The long orbital calculations of Pluto's orbit were done primarily to save fuel, and secondarily to target a very narrow region. The mission intended to fly between the Sun and Pluto and Charon (And Earth and Pluto and Charon as well), which could only be done with very careful orbital knowledge.

There is quite a large amount of fuel reserved for the 2014 MU69 mission. They are still trying to determine how closely they will approach it, but it will be between 3000 km and 20000 km. While I don't doubt they would love to be between the Sun and Earth and this object as before, it isn't as high of a priority.

Hubble will continue to make observations, as will ground based telescopes, to help refine the mission to come.

Also, New Horizons will use it's camera to image it and refine the trajectory, as it did with Pluto.

Aiming straight on would be a bad thing, although for this early in the planning, it would be acceptable. I bet they are aiming straight for it now, but will adjust to one side when the date is closer (No source, but it makes sense) Aiming straight at it would mean that you wouldn't know what side the object actually is, making taking pictures very difficult!

EDIT: I actually did a video on this not remembering that I had answered this here. The short is, lots of observations with Hubble, using stellar occulations, using databases of stars to take in to account the stellar motion that each star makes. Adding in a few observations from New Horizons itself, and we have a trajectory good enough for a flyby!

Answer 2

Okay, collecting my comments into an answer:

As soon as you have a visual, and have enough delta-V, you CAN get a fly-by, although precise time and speed of flyby will remain unknown until much later (when changes of size of the object in images become significant).

This works only for when curvature of orbits is not significant - gravitational influence of other bodies is minor and trajectories on the distances involved can be approximated with straight lines. It will work for moderate orbital curvature too, if you repeat the process iteratively, correcting the error whenever curvature introduces it. It's definitely not viable if the two bodies are, say, 90 degrees apart in orbit of a planet though. For New Horizons it's viable though - the ~1-10mln km at which it's expected to spot 2014 MU69 is nothing compared to distance from the sun, and ~10 days is nothing compared to 2014 MU69's orbital period.

Take a set of coordinates, with Z axis going craft-target; fix it relative to "distant stars" (so it doesn't change as the objects involved move).

Orient craft along that Z axis.

Take two images known time apart.

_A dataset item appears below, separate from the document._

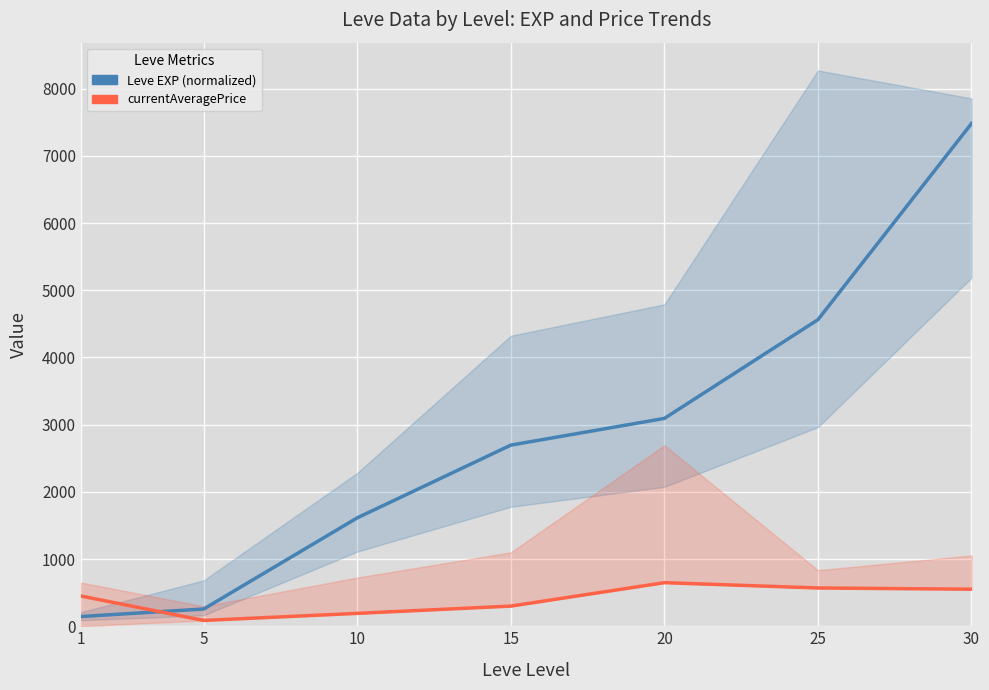

True or false: Leve EXP (normalized) and currentAveragePrice intersect in this chart.

True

The target will have wandered over the field of vision a certain distance.

Perform an arbitrarily chosen delta-V burn perpendicular to the Z axis in the direction of the apparent travel of the target (XY plane), and after known time take another photo.

Using simple proportions between times and positions you can calculate the value of the burn needed to get a fly-by trajectory - one that brings the relative speed of the target in the XY plane to zero. Since it doesn't move "sideways" and you move towards it, you will get there eventually.

You still don't know when the fly-by will happen, and at what speed, but all you need is to wait - or keep repeating the process to reduce the fly-by distance further.

Of course if the initial visual contact is way "off", you'll lack delta-V to perform the correction. Still, in case of New Horizons, about 100,000 km of initial error should be enough to get a very close fly-by, and anything above that will just add to the fly-by distance.